I have taught at a private school.  I have been a long term substitute at a public school.  I have taken teaching classes.  I do not have my degree, nor do I particularly want it.  I learned a very valuable lesson sitting in those classes, listening to the professors, especially through the lens of having been in a classroom.  The one thing a teacher is an expert in is filling out paperwork.  A teacher takes dozens of classes on how to fill out IEPs, how to fill out discipline forms, how to repeat the test, what form to fill out if too many kids can't regurgitate the test information, how to fill out requests for assistance on several levels, how to keep control of a classroom on paper, how to fill out attendance forms, how to transfer lesson plans from the curriculum onto the form to be turned into the office, you get the point.  They are taught how to be buried in mountains of paperwork where the only thing they want is quiet so they can work.  When thrown into a classroom with 20-30 children, survival becomes top priority.  The twenty something new teacher who may or may not have any kids is now facing a flood of short people.  For younger ages, that flood is people who are too young to be forced to sit in chairs like an unhappy adult in an office cubicle.  Young kids should be up moving, counting clouds and trees, building towers, making letters out of mud.  These "experts" are taught how to do nothing to create a love of learning or how to help a child learn to think for themselves.  Both of these things are necessary in life.  Being able to fill in a circle has rarely been a necessity for me in the real world.  Sitting quietly in a roomful of equally aged persons has never been an issue.  It is easy to see how a student graduates high school with honors and without the ability to read anything beyond picture books. 

My hubby was undecided to uncaring about our homeschooling when it first came up.  He'd been teaching for 2 years when our oldest was born.  He had a physics degree earned the decade before.  He was taking the teaching classes in his spare time to get certified.  It wasn't until he ended up in the recertification classes and on committees to chose curriculum before he really got it.  He dealt with other teachers, some at levels that would have been  his son's teacher, and finally understood.  He actually told one that we homeschooled so that our 5 year old son wouldn't have to deal with someone less intelligent than he was.  No malice, just simple fact.  By the time he had that conversation, the boy already had a better understanding of the physics concept the teachers had been discussing than the gentlemen to whom my hubby was speaking. 

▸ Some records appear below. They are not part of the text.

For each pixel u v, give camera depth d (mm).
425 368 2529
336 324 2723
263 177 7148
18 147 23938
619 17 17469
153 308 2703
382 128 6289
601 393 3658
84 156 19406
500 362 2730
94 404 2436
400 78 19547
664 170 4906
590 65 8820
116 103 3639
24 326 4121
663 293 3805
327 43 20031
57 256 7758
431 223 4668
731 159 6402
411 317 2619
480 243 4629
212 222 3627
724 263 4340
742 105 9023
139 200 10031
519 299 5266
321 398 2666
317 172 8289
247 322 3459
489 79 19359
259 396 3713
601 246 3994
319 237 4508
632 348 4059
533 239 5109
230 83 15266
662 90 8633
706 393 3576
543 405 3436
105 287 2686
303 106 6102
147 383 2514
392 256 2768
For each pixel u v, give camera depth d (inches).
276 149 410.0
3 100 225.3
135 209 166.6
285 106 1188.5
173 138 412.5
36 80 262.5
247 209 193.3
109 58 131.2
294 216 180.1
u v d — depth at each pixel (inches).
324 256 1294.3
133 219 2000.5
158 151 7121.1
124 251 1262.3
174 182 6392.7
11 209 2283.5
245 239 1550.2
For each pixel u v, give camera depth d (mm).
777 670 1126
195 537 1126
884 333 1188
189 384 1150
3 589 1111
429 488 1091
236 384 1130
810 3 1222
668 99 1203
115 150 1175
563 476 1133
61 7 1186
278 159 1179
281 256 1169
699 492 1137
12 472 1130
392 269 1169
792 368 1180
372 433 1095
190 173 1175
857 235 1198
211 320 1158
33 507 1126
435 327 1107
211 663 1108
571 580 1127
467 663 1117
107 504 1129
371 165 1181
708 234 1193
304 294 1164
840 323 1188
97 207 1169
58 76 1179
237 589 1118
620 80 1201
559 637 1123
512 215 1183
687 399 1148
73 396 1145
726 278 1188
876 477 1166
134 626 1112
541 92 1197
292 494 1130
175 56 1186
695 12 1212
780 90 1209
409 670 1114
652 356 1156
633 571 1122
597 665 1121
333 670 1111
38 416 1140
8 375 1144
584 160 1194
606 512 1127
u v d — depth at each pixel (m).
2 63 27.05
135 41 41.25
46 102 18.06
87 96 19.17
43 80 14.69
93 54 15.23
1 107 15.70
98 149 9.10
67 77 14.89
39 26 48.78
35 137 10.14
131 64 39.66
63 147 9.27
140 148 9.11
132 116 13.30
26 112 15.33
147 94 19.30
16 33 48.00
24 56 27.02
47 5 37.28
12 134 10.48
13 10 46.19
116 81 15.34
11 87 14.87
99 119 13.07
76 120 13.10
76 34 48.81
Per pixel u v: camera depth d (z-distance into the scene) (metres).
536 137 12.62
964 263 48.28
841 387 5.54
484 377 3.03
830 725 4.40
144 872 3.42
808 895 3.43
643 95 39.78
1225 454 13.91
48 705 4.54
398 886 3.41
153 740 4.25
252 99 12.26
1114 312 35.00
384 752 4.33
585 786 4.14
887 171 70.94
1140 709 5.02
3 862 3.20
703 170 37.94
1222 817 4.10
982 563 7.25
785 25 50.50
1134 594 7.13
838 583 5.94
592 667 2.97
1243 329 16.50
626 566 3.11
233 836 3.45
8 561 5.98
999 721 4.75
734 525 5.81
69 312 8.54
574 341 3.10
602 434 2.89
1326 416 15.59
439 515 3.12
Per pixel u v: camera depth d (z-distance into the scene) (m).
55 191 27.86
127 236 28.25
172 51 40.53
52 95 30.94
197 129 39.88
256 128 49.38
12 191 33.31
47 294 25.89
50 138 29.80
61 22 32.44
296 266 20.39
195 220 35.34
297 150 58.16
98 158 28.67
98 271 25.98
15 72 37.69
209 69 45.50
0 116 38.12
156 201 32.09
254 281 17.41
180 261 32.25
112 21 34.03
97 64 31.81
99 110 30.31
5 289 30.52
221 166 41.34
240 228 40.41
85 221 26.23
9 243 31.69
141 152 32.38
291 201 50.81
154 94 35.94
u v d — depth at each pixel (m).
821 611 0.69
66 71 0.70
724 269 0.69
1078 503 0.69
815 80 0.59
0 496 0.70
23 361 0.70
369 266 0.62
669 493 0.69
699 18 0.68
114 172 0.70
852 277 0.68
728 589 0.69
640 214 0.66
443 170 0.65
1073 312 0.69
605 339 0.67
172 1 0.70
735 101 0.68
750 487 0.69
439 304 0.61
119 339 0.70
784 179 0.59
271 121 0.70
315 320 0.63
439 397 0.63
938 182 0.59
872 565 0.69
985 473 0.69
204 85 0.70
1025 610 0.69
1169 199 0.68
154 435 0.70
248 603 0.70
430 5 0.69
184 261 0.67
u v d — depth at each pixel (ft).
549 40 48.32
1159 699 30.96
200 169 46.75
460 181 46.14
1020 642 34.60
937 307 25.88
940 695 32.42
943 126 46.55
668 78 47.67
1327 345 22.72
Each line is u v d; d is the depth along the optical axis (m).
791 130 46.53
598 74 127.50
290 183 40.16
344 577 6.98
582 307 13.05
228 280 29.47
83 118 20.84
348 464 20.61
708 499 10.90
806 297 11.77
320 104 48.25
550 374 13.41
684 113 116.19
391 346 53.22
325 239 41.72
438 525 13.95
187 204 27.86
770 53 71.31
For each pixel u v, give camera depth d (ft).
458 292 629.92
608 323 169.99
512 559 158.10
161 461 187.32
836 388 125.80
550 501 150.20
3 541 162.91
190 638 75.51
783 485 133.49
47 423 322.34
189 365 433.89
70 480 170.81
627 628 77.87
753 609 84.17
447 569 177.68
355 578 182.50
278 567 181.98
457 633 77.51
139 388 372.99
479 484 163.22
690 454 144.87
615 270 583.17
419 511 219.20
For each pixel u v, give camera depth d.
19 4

There are so many experts now.  Makes you wonder why there is so much trouble.  Is that because of or in spite of all those experts?  I firmly believe that if parents would step up, get themselves and their kids back in church, and paid attention, the experts would become even more useless, if that is even possible.

Just visited my facebook page.  This ad was posted alongside it.  This could explain some things.

"Quality Teachers are in short supply. Get your BS/MS in Education in as little as 1 Year."  

Quality masters in one year?  Guess it shouldn't take multiple years to learn how to fill out paperwork.  So very thankful that I am blessed to be able to homeschool.